Astronomers have identified and characterised two new exoplanets, including a massive ‘extra solar Jupiter’, thanks to observations from NASA’s Kepler space telescope.
These planets, named KOI-200b and KOI-889b, have about the size of Jupiter but eccentric orbits with periods of less than 10 days.
The new results help to further understand the evolution of orbits of these planets located very close to their star, known as “hot Jupiters”.
There are currently more than 850 known exoplanets, but as seen from the Earth, only some of them are oriented in a way that they are passing in front of their star every orbital period, astrobiology.com website reported.
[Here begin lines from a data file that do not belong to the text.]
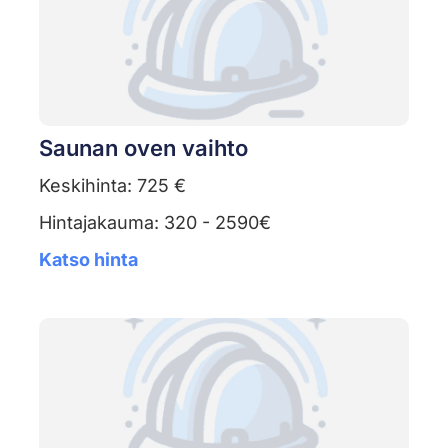
Saunan oven vaihto
Keskihinta: 725 €
Hintajakauma: 320 - 2590€
Katso hinta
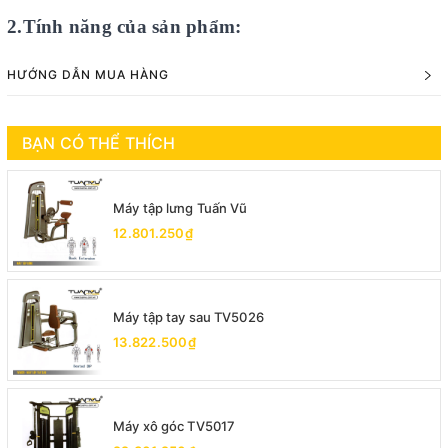
2.Tính năng của sản phẩm:
HƯỚNG DẪN MUA HÀNG
BẠN CÓ THỂ THÍCH
Máy tập lưng Tuấn Vũ
12.801.250₫
Máy tập tay sau TV5026
13.822.500₫
Máy xô góc TV5017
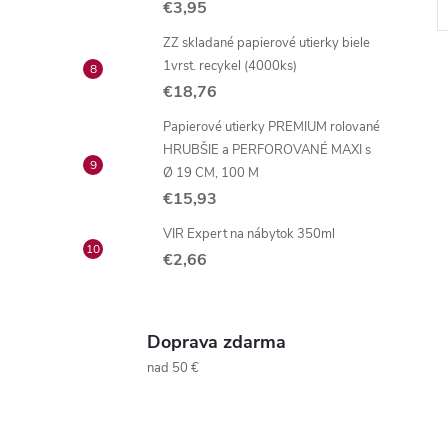
€3,95
ZZ skladané papierové utierky biele
1vrst. recykel (4000ks)
€18,76
Papierové utierky PREMIUM rolované
HRUBŠIE a PERFOROVANÉ MAXI s
Ø 19 CM, 100 M
l
€15,93
VIR Expert na nábytok 350ml
€2,66
Doprava zdarma
nad 50 €
i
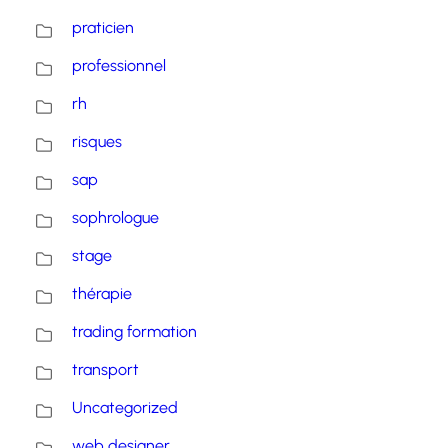
praticien
professionnel
rh
risques
sap
sophrologue
stage
thérapie
trading formation
transport
Uncategorized
web designer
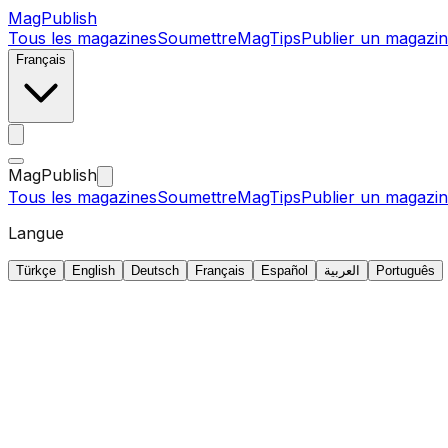
MagPublish
Tous les magazines
Soumettre
MagTips
Publier un magazin
Français
MagPublish
Tous les magazines
Soumettre
MagTips
Publier un magazin
Langue
Türkçe
English
Deutsch
Français
Español
العربية
Português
These periodic transits of the planet in front of its star produce a small dip in its brightness. These micro eclipses allow astronomers to know the diameter of the planet and some details about its atmosphere.
KOI-200b is slightly bigger than Jupiter and slightly less massive. With a low density, this gaseous planet is orbiting around its star in less than one week.
The planet KOI-889b is of the size of Jupiter but is ten times more massive. This very-massive planet is orbiting around its star in slightly less than 9 days.
These two planets detected by Kepler space telescope plus the SOPHIE and HARPS-N spectrographs have eccentric orbits: during their orbit, their distance to their star is varying.
KOI-889b, which is among the most massive planets discovered so far, is also among the most eccentric transiting planets. It could have been formed by a different mechanism than less massive planets.